Liste des tâches:
A. Dans le fil sur la traduction de « vulgaire », quelle formule anglaise les amis américains ont-ils proposée à la place de « in that mere three-room apartment » ?
B. Poursuivez le fil sur la traduction de « vulgaire » à partir de son dernier message.

Extrait choisi:
· · · · ·

# vulgaire trois pièces



## olympiades

Bonjour tout le monde,

J'essaie de traduire "vulgaire" dans ce sens-là en anglais: un homme hautain, qui a été habitué à vivre dans une maison très grande et très luxueuse, se retrouve obligé de loger un moment dans un trois pièces.  Il dit alors: 

- "Je ne compte pas m'éterniser dans ce vulgaire trois pièces." 

J'ai essayé "in that mere three-room apartment", mais des amis américains m'ont dit que ça ne sonnait pas bien.  Ils m'ont proposé "in that tiny three-room apartment", mais ce n'est l'idée que je veux exprimer.  Il ne trouve pas cette appartement juste trop petit, il le trouve ridicule, pas à son "niveau". Sinon, peut-être: "...in that ridiculous three-room apartment" ?

Merci d'avance pour votre aide.


----------



## Kajeetah

"Common", peut-être?


----------



## Suehil

'Common' would work, but I would prefer 'third-rate'  (just a bit worse than 'second-rate' )


----------



## Itisi

a common two-bedroom flat/apartment


----------



## olympiades

Suehil said:


> 'Common' would work, but I would prefer 'third-rate'  (just a bit worse than 'second-rate' )



Thanks for the suggestion.  Is it also used in AE English? I'm writing this to American readers :S


----------



## Lucky19

In this mere two-bedrooms flat...?


----------



## Itisi

Je ne crois pas que 'third-rate' convienne tout-à-fait ici, parce qu'olympiades nous dit que la personne est habituée à habiter dans une  maison grande et luxueuse, et qu'un trois-pièces peut être luxueux, mais ce n'est jamais qu'un trois-pièces, si vous voyez ce que je veux dire...


----------



## SwissPete

A run-of-the-mill two-bedroom flat (?)
A vanilla-flavor two-bedroom flat (?)


----------



## Language Hound

I like SwissPete's _run-of-the-mill_.
Since the target audience is American,
I would use_ apartment_, not _flat_.


----------



## Itisi

'Run-of-the-mill' is 'banal', 'ordinaire' - not quite the same...A haughty man as described by *olympiades* would say 'common' or 'mere'.


----------



## Language Hound

Itisi said:


> A haughty man as described by *olympiades* would say 'common' or 'mere'.


A haughty Brit, yes.
As Olympiades noted above, 





> J'ai essayé "in that mere three-room apartment", mais des amis américains m'ont dit que ça ne sonnait pas bien.


  And though we do often use _common _to translate _vulgaire_, I'm afraid that its use here to describe an apartment would be understood
by many Americans as not something lacking in taste or refinement but something _shared_ with others.


----------



## Lucky19

garden-variety ?

unless it's too soft...?

· · · · ·

Entrées extraites:
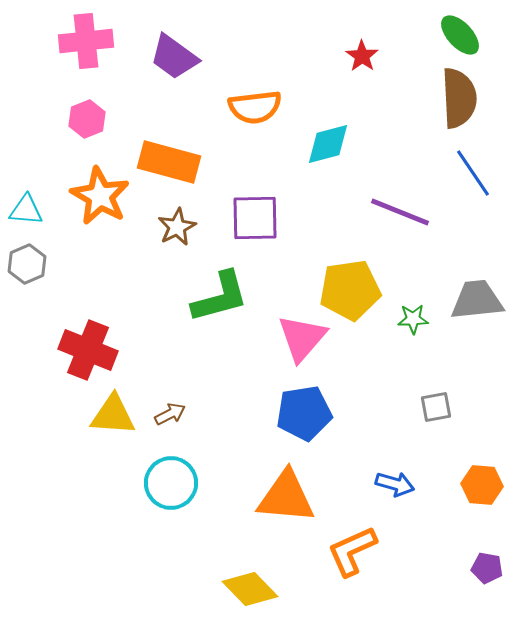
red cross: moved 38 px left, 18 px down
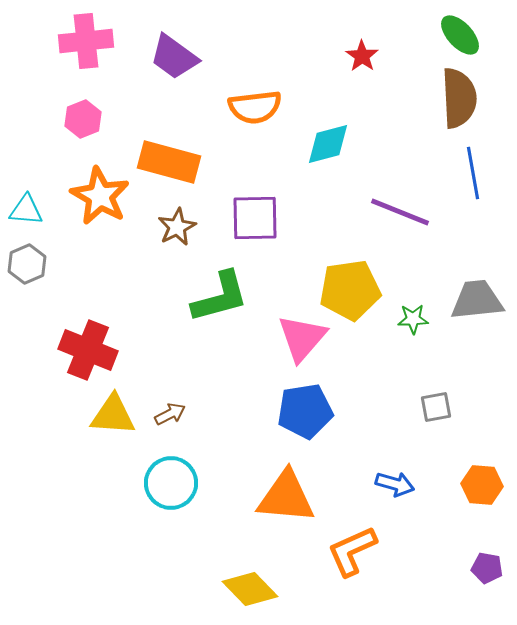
pink hexagon: moved 4 px left
blue line: rotated 24 degrees clockwise
blue pentagon: moved 1 px right, 2 px up
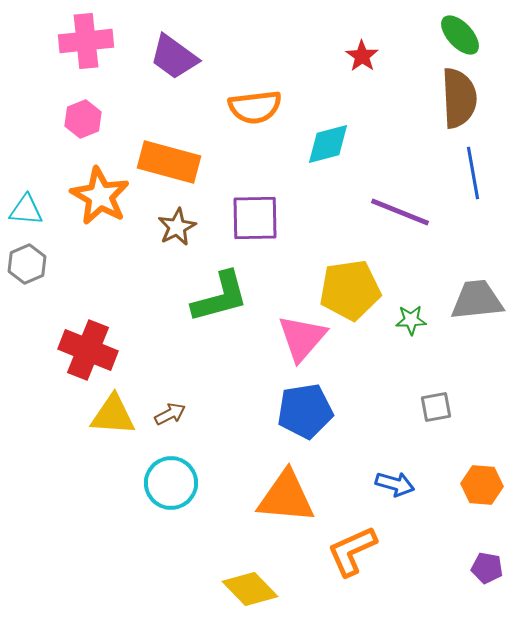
green star: moved 2 px left, 1 px down
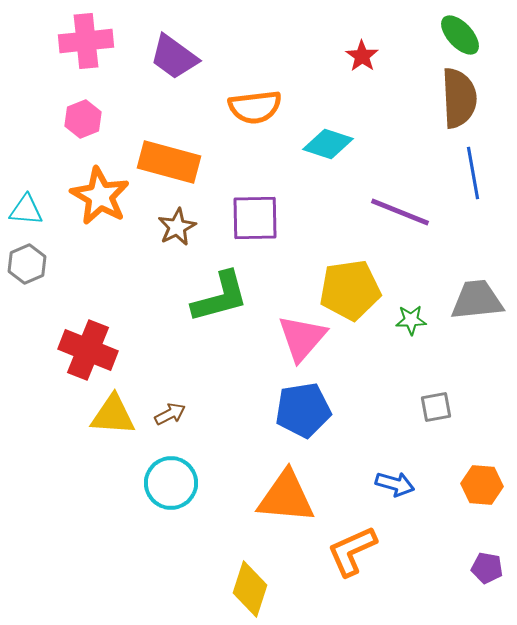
cyan diamond: rotated 33 degrees clockwise
blue pentagon: moved 2 px left, 1 px up
yellow diamond: rotated 62 degrees clockwise
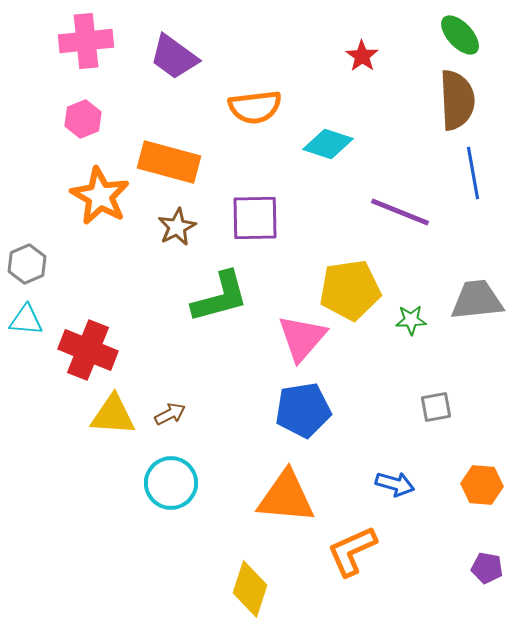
brown semicircle: moved 2 px left, 2 px down
cyan triangle: moved 110 px down
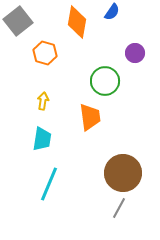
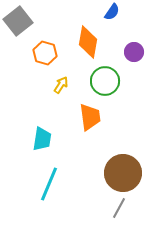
orange diamond: moved 11 px right, 20 px down
purple circle: moved 1 px left, 1 px up
yellow arrow: moved 18 px right, 16 px up; rotated 24 degrees clockwise
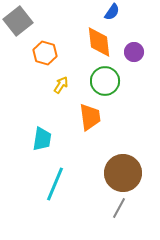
orange diamond: moved 11 px right; rotated 16 degrees counterclockwise
cyan line: moved 6 px right
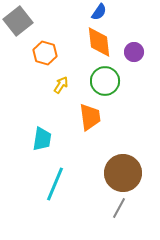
blue semicircle: moved 13 px left
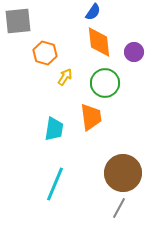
blue semicircle: moved 6 px left
gray square: rotated 32 degrees clockwise
green circle: moved 2 px down
yellow arrow: moved 4 px right, 8 px up
orange trapezoid: moved 1 px right
cyan trapezoid: moved 12 px right, 10 px up
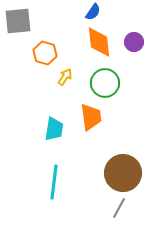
purple circle: moved 10 px up
cyan line: moved 1 px left, 2 px up; rotated 16 degrees counterclockwise
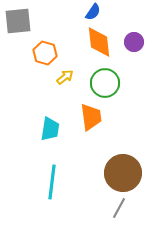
yellow arrow: rotated 18 degrees clockwise
cyan trapezoid: moved 4 px left
cyan line: moved 2 px left
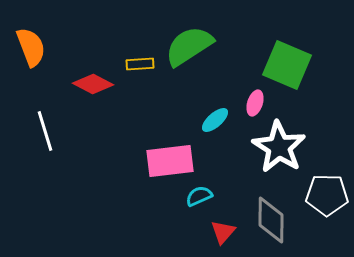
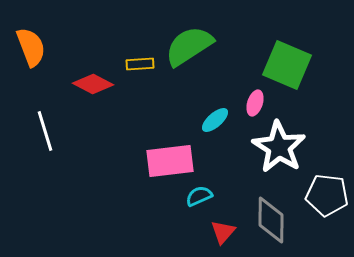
white pentagon: rotated 6 degrees clockwise
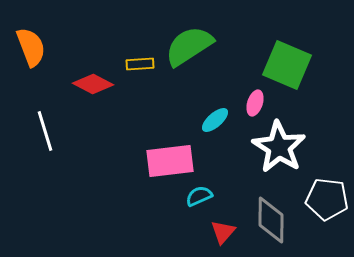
white pentagon: moved 4 px down
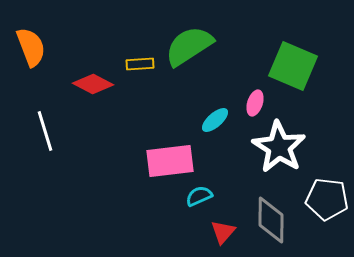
green square: moved 6 px right, 1 px down
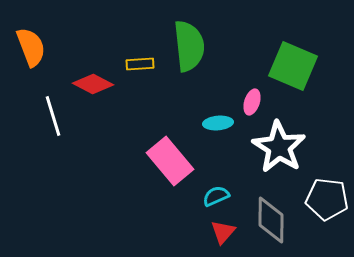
green semicircle: rotated 117 degrees clockwise
pink ellipse: moved 3 px left, 1 px up
cyan ellipse: moved 3 px right, 3 px down; rotated 36 degrees clockwise
white line: moved 8 px right, 15 px up
pink rectangle: rotated 57 degrees clockwise
cyan semicircle: moved 17 px right
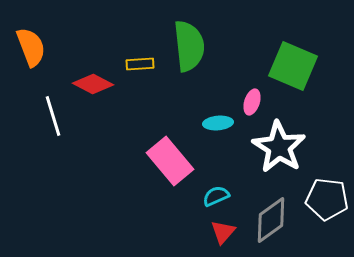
gray diamond: rotated 54 degrees clockwise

· · · · ·

Réponses aux tâches:
A. Ils ont proposé « in that tiny three-room apartment ».

B.
----------



## Itisi

.....cheap


----------



## broglet

a pompous man would almost certainly say something along the lines of "I have no intention  of ending my days in such a plebeian little dwelling" (and he probably wouldn't comment on the number of bedrooms, as anything fewer than five would be all the same to him)


----------



## Lucky19

Language Hound said:


> A haughty Brit, yes.
> As Olympiades noted above,   And though we do often use _common _to translate _vulgaire_, I'm afraid that its use here to describe an apartment would be understood
> by many Americans as not something lacking in taste or refinement but something _shared_ with others.



Pour lever l’ambiguïté, pourquoi pas "commonplace" ?

Autres possibilités : bland ? banal ?

Why not vulgar, like in French ?


----------



## Uncle Bob

When is this suppsed to take place?

For a century or three ago perhaps "lowly" (BE though).

PS Another possibility "contemptible", which Roget's Thesaurus gives amongst others for "vulgar (inferior)".


----------



## Lly4n4

broglet said:


> a pompous man would almost certainly say something along the lines of "I have no intention  of ending my days in such a plebeian little dwelling" (and he probably wouldn't comment on the number of bedrooms, as anything fewer than five would be all the same to him)



Ah, j'allais suggérer moi aussi "plébéien" ! 
"in that mere plebeian appartment"?


----------



## LART01

Hi

Perhaps _shabby _could be used? In the sense of inferior as he believes he is so superior...


----------



## Language Hound

Uncle Bob raises an excellent point:  When is this supposed to take place?
Is the man speaking AE in 2013? 1900?


----------



## Itisi

I don't intend to stay forever in this two-bedroom apartment, it's infra-dig.

Otherwise, if 'mere' won't do - although I can't see what's wrong with '*a* mere [instead of 'this mere'] etc apartment', then 'Suehill's 'second-rate' (or even 'third-rate'?) I think would be best.


----------



## Lucky19

a nondescript appartment ?


----------



## Itisi

'Nondescript' veut dire que rien ne le distingue.


----------



## Lucky19

C'est ce que vulgaire signifie dans ce contexte. Un vulgaire appartement signifie que ce dernier n'a rien d'exceptionnel, qu'il est d'une banalité affligeante, qu'il est quelconque.

Source : Qui est quelconque, ne dépasse pas le niveau moyen : Un vulgaire fonctionnaire sans avenir.

Nondescript : *1. * undistinguished or dull; without interest or character:  a nondescript novel; nondescript clothes.


----------



## la tante de Mary

"I have no intention of living out my days in that nasty little apartment."

Unless you need the information of how many bedrooms it has later in the text, then I would not put in "two-bedroom". 
While in French you'd say something like, "Ils ont un trois pièces assez joli en centreville" in AE you'd say "They've got a pretty nice apartment downtown." without bothering to specify the number of bedrooms.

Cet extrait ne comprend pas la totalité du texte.